TEMPO.CO, Jakarta - Jalan Rawa Belong, Jakarta Barat, telah lengang, Rabu, 13 Juli 2016, malam lalu. Namun, keramaian tercipta di muka gerai Indomaret. Belasan remaja tanggung berkumpul dalam sekian kelompok yang terdiri 2-3 orang. Tatapan mereka melekat ke layar telepon genggam. "Yes, gue dapet Dodrio. Levelnya tinggi pula," pekik satu diantara mereka. Tos pun melayang. Sementara, di sudut lain ada yang misuh-misuh karena incarannya lolos dari layar hape.
Sumber kegaduhan itu adalah Pokemon Go. Meski secara resmi baru tersedia di Amerika Serikat, Australia, dan Selandia Baru--belum nongol di Play Store dan App Store di negara lain, game ini telah menyihir dunia. Sepekan pasca rilis, penggunanya menembus angka 15 juta. Itu belum termasuk jutaan pemain lain yang mengunduhnya di luar jalur Android dan Apple, seperti di Indonesia.

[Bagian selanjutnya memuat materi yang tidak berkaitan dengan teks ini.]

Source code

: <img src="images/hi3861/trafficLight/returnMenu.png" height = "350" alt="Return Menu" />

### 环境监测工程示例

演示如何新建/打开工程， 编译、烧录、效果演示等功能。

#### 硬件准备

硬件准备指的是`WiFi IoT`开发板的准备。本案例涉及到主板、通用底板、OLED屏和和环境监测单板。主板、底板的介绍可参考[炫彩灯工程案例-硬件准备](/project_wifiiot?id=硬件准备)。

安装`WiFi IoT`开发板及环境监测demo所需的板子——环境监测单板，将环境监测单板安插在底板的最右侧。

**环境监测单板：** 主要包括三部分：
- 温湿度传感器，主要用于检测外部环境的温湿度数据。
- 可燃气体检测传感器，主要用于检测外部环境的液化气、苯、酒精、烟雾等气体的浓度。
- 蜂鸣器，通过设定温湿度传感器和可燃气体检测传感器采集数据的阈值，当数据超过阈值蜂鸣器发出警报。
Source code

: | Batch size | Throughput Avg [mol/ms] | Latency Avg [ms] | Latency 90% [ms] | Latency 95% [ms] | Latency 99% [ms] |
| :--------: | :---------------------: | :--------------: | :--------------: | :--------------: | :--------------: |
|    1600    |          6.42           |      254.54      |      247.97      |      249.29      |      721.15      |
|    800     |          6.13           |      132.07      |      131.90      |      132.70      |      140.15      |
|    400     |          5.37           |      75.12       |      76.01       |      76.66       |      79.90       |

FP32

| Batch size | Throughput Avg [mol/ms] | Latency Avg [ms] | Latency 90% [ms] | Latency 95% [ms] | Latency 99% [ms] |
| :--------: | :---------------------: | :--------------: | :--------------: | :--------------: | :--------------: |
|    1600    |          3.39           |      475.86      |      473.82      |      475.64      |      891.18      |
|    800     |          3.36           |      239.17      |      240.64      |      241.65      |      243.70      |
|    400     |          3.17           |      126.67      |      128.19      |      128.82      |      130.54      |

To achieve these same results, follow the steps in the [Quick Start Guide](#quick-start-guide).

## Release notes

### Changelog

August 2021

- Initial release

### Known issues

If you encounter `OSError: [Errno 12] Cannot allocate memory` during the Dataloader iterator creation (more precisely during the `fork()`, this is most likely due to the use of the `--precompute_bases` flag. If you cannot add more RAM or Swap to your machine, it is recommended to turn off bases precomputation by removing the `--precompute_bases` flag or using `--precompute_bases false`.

Perusahaan game Jepang, Nintendo, meluncurkan versi awal Pokemon pada 1996. Di dunianya, lakon, yang disebut "trainer", berkeliling dunia untuk menangkap pocket monsters atawa Pokemon. Bentuknya bisa burung, tikus, sampai bunga. Muncullah slogan "catch 'em all". Monster cilik itu kemudian dilatih dan diadu. Pikachu yang imut jadi maskot waralaba ini.
Pokemon Go memukau dunia karena gameplay yang unik. Memanfaatkan sistem global positioning system dan augmented reality, pemain dituntut keluar rumah untuk mengumpulkan monster kantong. Begitu ketemu, pokemon akan nongol di layar gadget.
Secara umum, game ini berdampak positif karena mewajibkan pemainnya bergerak betulan. Pengembang Niantic juga menempatkan PokeStop, lokasi pengisian amunisi, di tempat-tempat umum, seperti taman, masjid, dan museum.
Namun, sebagian orang tua mengkuatirkan keselamatan anaknya terkait Pokemon Go--yang menyantumkan saran pengguna 9 tahun ke atas. Wajar saja, pemain akan berkeliaran dengan pandangan ke gawai, bukan jalan. Di Missouri, Amerika Serikat, polisi menangkap empat begal bersenjata api yang memanfaatkan lure--pemancing monster ke PokeStop, seperti yang membentuk keramaian di Rawa Belong, malam itu--untuk memancing korban. Sementara di Indiana, polisi menangkap seorang terpidana predator seksual yang dalam masa percobaan bermain Pokemon Go bersama anak lelaki 16 tahun.
Untuk meminimalisir ekses negatif tersebut, mau tidak mau, orang tua harus memahami cara main game ini. "Mereka wajib menjelaskan resikonya pada anak," kata David Matas dari Beyond Borders, organisasi yang memerangi eksploitasi anak. Sementara Signy Arnason, direktur Cybertip.ca, lembaga anti eksploitasi anak Kanada, meminta orang tua mendampingi anak kecilnya mencari Pokemon. Kalau tidak bisa, anak harus bersama seorang teman. Lebih ramai lebih bagus.
Psikolog Liza Marielly Djaprie mengatakan pendampingan orang tua perlu dilakukan sampai dua pekan sejak game di install. “Lalu lihat perkembangan dan pengaruhnya terhadap anak,” ujar Liza kepada Tempo, Kamis, 14 Juli 2016. Selanjutnya anak bisa ditanya soal penilaian dia terhadap permainan tersebut, apa baik dan buruknya.
Meski Pokemon Go menuntut anak beraktivitas di luar rumah, psikolog dari Klinik Kesehatan Jiwa Sanatorium Dharmawangsa, Jakarta ini meminta orang tua untuk membatasi waktu bermain anak. “Percuma main keliling ke luar rumah, tapi mata hanya fokus pada gadget. Tidak ada interaksi dengan orang tua, saudara, dan di sekitarnya,” kata Liza, ibu empat anak. Maka, tips paling penting dalam bermain Pokemon Go muncul saban kita membuka aplikasinya: Remember to be alert at all times. Be aware of your surroundings.